Esta é uma questão dramática, que queima mesmo o risco da calamidade, porque esta sociedade sem esperança no futuro, que não sabe tratar e integrar todos concidadãos sejam eles velhos ou novos, não é sociedade decente, nem muito menos recomendável. Que não se chame a isto civilização, mas sim selvação! É que isto é mesmo uma selvajaria.
E há outra ideia que eu quero deixar. Preconceito, é do legislador, que não protege os trabalhadores mais antigos, porque entende que a antiguidade gera vícios e quebra de produtividade. Se os trabalhadores vierem dizer que os patrões querem é despedir as pessoas, que querem vigarizar os colaboradores levando as empresas a baterem no fundo para se verem livres dos funcionários, acusam-nos de preconceito. Agora quando é o próprio governo que entende que os trabalhadores antigos representam mais um problema do que uma solução, já não é preconceito. Que linda forma de ver as coisas!
Ainda neste sentido, parece-me negativo baixar o valor das indemnizações a pagar em caso de despedimento, dos antigos 30 dias para 20 dias.
Esta medida se fosse isolada até se podia aceitar, a questão é que isto dá indícios de ser um claro assalto e uma liberalização nítida dos despedimentos, tal é a catadupa e a relação de todas estas medidas. E é contra isso que eu me insurjo, contra a falta de segurança no trabalho.
Para não se dizer que tudo é mau, concordo apesar de tudo com o banco de horas. Percebo que em certas actividades os patrões vivam um verdadeiro drama, quando em determinadas alturas não têm encomendas, e noutras têm excedente de encomendas. É preferível fazer com que os colaboradores trabalhem menos quando não há tanto trabalho, e possam trabalhar mais quando o volume de pedidos for maior.
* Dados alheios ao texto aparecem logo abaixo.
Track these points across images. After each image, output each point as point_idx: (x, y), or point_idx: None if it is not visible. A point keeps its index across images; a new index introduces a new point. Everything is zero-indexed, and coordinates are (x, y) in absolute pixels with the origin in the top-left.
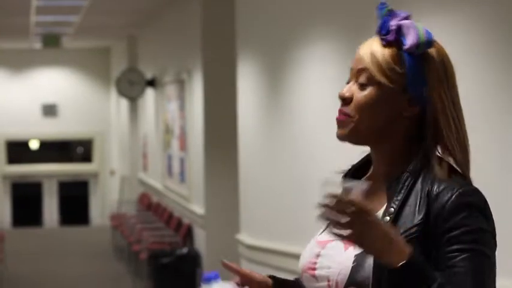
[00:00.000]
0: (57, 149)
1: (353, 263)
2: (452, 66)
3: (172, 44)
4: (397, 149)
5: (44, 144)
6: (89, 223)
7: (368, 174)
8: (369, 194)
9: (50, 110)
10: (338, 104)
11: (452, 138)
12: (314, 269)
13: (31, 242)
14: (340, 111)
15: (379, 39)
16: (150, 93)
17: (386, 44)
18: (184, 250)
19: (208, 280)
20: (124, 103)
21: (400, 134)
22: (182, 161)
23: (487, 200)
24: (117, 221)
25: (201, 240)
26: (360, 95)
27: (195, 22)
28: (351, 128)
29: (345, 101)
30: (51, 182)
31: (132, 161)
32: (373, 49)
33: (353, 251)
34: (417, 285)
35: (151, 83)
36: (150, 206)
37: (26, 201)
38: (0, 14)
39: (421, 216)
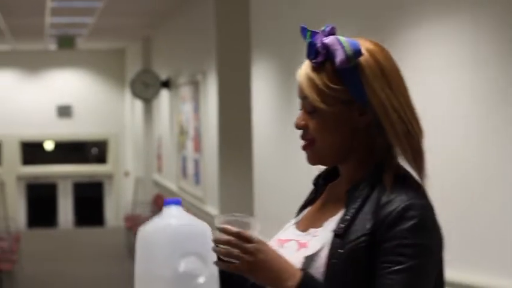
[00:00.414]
0: (72, 150)
1: (302, 265)
2: (392, 63)
3: (186, 45)
4: (360, 158)
5: (58, 145)
6: (103, 224)
7: (338, 178)
8: (333, 199)
9: (64, 111)
10: None
11: (399, 140)
12: None
13: (46, 243)
14: (302, 139)
15: (311, 63)
16: (164, 95)
17: (319, 66)
18: None
19: (169, 203)
20: (138, 104)
21: (360, 143)
22: (197, 163)
23: (494, 195)
24: (132, 222)
25: None
26: (312, 123)
27: (209, 23)
28: (318, 154)
29: (302, 129)
30: (66, 183)
31: (146, 162)
32: (309, 75)
33: (304, 252)
34: None
35: (166, 84)
36: None
37: (41, 202)
38: (15, 16)
39: (370, 226)
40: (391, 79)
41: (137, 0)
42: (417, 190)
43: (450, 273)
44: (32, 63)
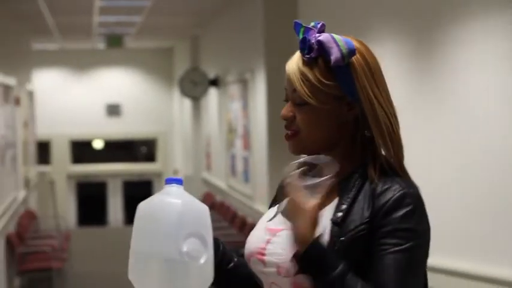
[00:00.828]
0: (121, 149)
1: None
2: (376, 60)
3: (235, 43)
4: (346, 150)
5: (108, 144)
6: None
7: (317, 168)
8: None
9: (113, 110)
10: (405, 102)
11: (382, 134)
12: (263, 254)
13: (96, 241)
14: (287, 129)
15: (303, 57)
16: (213, 93)
17: (311, 62)
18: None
19: (171, 181)
20: (187, 103)
21: (346, 136)
22: (246, 160)
23: (499, 192)
24: None
25: None
26: (301, 115)
27: (257, 21)
28: (302, 144)
29: (289, 120)
30: (115, 181)
31: (195, 160)
32: (301, 69)
33: None
34: (317, 272)
35: (214, 82)
36: (214, 205)
37: (91, 201)
38: (64, 15)
39: (368, 214)
40: (377, 77)
41: None
42: (407, 180)
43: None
44: (80, 62)
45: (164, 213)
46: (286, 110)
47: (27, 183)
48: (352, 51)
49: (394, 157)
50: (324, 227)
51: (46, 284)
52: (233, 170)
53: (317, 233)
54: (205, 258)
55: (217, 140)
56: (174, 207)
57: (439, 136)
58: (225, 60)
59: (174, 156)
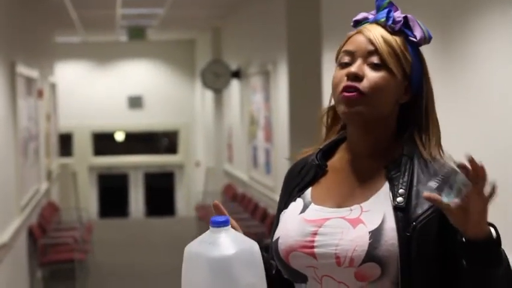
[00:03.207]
0: (143, 141)
1: (369, 239)
2: None
3: (257, 35)
4: (388, 133)
5: (129, 136)
6: (174, 214)
7: (335, 157)
8: (358, 174)
9: (135, 102)
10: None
11: (434, 125)
12: (312, 247)
13: (117, 232)
14: (351, 87)
15: (382, 27)
16: (235, 85)
17: (394, 33)
18: (270, 241)
19: (217, 224)
20: (209, 95)
21: (391, 119)
22: (267, 152)
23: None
24: (203, 212)
25: None
26: (374, 75)
27: (280, 13)
28: (362, 109)
29: (357, 78)
30: (137, 173)
31: (217, 152)
32: (384, 36)
33: (365, 227)
34: (496, 257)
35: (236, 74)
36: (235, 197)
37: (113, 193)
38: (87, 7)
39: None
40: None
41: None
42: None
43: None
44: (103, 54)
45: (219, 268)
46: (356, 68)
47: (49, 175)
48: (430, 37)
49: (438, 145)
50: (383, 213)
51: (68, 275)
52: (255, 162)
53: (379, 219)
54: None
55: (239, 131)
56: (227, 262)
57: (464, 129)
58: (247, 52)
59: (196, 148)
Aqui pode aplicar-se perfeitamente aquele senso comum. Umas vezes dá para as outras! Naturalmente, para o trabalhador isso é sempre negativo, porque uma semana pode trabalhar quatro horas por dia, e nas semanas seguintes pode ter de compensar. No entanto é daqueles sacrifícios que eu, em tempo de crise acho razoáveis, e aqui temos a vantagem de o vencimento do trabalhador ser estável, e para mim este facto é muito, mas mesmo muito relevante. Porque até agora, quando as empresas entravam em lay-off o vencimento dos trabalhadores era afectado grandemente, e com este banco de horas, se se conseguir evitar vários lay-offs, acho que já vale apena esta medida.
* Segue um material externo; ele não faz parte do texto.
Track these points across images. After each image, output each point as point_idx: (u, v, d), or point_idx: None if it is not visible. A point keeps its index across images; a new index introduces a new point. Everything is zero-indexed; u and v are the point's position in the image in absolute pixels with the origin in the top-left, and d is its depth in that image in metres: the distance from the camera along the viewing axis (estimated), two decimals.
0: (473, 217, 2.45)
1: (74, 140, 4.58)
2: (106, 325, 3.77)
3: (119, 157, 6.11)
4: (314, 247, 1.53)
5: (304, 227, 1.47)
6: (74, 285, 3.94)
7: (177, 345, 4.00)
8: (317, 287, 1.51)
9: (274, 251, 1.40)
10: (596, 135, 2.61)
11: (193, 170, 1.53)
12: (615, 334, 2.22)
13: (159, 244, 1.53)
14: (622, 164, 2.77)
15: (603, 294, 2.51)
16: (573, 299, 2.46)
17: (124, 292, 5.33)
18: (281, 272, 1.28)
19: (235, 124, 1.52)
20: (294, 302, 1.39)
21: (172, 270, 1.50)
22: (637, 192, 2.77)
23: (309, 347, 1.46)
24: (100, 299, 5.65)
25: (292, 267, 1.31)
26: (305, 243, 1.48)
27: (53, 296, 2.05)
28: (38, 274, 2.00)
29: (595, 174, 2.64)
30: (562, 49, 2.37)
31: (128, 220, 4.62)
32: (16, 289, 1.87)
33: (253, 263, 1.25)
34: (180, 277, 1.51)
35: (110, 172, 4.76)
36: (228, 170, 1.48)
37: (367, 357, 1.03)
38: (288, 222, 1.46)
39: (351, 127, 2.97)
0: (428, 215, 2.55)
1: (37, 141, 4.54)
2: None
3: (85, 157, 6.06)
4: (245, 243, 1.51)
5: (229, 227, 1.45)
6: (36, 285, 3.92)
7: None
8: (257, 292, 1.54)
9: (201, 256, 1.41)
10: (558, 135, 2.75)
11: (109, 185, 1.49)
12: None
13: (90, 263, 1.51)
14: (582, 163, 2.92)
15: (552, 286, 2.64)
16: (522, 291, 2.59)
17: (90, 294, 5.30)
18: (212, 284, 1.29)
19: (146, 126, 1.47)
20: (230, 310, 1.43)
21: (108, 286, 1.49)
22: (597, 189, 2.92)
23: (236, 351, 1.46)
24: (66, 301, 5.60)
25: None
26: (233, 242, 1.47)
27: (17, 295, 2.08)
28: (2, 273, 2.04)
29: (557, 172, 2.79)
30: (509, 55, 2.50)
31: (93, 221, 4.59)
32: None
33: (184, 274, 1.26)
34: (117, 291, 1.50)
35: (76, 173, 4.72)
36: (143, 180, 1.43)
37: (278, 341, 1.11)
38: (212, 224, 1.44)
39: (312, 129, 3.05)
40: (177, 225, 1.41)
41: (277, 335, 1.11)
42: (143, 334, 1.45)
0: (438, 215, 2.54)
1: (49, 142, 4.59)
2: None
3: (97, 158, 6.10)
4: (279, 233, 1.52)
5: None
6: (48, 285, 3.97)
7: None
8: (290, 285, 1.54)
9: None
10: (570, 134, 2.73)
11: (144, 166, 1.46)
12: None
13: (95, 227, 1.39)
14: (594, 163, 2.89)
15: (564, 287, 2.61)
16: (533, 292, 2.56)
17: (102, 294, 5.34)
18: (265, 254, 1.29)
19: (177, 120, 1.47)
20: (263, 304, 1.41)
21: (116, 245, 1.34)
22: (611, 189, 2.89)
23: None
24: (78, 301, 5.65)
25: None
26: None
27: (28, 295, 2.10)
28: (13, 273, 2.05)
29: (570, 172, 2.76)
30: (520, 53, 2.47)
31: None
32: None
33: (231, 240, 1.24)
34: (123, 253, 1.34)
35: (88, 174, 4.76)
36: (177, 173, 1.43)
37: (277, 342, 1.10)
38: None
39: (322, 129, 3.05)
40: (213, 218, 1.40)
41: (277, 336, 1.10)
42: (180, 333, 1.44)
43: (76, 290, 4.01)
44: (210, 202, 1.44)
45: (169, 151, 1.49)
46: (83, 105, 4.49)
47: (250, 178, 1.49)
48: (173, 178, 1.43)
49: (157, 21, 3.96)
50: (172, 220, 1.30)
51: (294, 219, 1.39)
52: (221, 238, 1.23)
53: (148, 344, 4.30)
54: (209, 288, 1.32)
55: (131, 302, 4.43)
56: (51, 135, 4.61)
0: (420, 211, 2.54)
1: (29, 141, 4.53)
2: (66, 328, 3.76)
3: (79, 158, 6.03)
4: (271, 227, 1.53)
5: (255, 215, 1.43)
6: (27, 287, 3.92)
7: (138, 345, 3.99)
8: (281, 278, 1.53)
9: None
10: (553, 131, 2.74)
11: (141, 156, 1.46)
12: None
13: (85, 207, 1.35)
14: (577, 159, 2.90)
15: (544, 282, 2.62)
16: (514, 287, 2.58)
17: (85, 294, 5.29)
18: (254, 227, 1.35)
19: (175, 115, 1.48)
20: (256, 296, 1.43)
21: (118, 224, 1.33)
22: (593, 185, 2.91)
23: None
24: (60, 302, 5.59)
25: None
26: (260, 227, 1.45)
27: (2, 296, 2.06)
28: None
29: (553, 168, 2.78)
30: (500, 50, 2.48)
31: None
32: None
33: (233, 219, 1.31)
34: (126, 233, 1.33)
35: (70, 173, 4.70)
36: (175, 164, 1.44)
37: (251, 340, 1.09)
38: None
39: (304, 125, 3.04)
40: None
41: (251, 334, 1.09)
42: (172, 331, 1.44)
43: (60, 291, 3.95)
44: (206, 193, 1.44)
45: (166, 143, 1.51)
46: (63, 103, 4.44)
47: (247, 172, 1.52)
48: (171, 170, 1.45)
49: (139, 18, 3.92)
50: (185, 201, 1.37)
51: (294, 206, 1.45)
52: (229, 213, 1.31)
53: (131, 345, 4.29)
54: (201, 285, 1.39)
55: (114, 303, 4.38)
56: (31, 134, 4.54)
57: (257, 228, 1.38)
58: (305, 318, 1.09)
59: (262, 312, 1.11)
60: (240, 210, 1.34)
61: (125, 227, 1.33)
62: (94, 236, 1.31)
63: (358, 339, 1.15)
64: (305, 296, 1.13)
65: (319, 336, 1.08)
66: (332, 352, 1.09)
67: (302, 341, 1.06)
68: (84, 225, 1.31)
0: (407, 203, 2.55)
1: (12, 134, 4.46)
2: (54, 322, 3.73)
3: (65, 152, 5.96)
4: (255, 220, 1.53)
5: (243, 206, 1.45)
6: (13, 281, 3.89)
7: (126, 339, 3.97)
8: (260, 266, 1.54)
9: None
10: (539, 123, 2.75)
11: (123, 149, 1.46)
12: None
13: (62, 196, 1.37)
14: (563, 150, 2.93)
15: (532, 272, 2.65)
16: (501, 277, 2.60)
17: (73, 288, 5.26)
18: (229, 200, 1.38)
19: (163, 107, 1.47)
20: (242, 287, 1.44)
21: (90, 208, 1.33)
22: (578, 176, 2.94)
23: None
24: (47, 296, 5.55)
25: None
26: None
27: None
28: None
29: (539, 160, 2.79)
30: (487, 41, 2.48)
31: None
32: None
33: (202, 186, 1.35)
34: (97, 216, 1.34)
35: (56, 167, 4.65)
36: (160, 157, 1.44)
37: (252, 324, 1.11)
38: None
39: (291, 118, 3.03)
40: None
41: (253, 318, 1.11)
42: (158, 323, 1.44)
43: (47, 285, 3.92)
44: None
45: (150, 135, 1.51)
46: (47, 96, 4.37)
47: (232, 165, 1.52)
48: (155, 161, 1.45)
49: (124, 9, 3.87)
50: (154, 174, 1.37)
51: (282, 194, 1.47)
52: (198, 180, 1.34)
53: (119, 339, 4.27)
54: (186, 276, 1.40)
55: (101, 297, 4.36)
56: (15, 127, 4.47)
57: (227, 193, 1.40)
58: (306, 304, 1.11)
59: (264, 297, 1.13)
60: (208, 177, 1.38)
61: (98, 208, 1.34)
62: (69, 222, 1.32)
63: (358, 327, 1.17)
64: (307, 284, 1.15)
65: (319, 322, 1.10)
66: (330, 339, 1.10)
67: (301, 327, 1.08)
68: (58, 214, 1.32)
Também parece-me francamente desajustado o retirar de tantos dias de descanso, sendo que 3 são de férias, e 3 ou 4 feriados.
Que se retirem os feriados estou de acordo, agora que se retirem as férias, e ainda por cima, fazendo com que a empresa possa guardar dias de férias para pontes, parece-me muito pesado e não se justifica, por quanto isso não vai aumentar a competitividade.
Considero que esta medida de fazer com que a empresa possa obrigar os trabalhadores a gozarem dias de férias em pontes, até é aceitável. Mas era justo então que permanecessem os 25 dias de férias, premiando inclusive aqueles que são mais acídulos. Aliás este facto creio que inclusive até vai funcionar ao contrário, porque eu penso que esses 3 dias de férias a mais que o trabalhador tinha se não faltasse durante o ano eram um bom incentivo para a assiduidade.
Com este conjunto de cortes, imposições e restrições ao nível de férias e feriados, podemos correr o risco de haverem anos em que o trabalhador apenas possa gozar 15 dias úteis de férias à sua vontade. Basta que a conjugação das pontes propicie esse facto. É repito, perfeitamente desajustado, mesmo em tempo de crise aguda como é o caso.
Finalmente percebo e até concordo em parte que quando o trabalhador falte num dia anterior ou posterior a um dia de descanso ou feriado, perca também a retribuição desse dia de descanso.
Esta mania em que uma ponte a meio da semana é pretexto para faltar a semana toda, de facto tem de acabar, isso é verdade.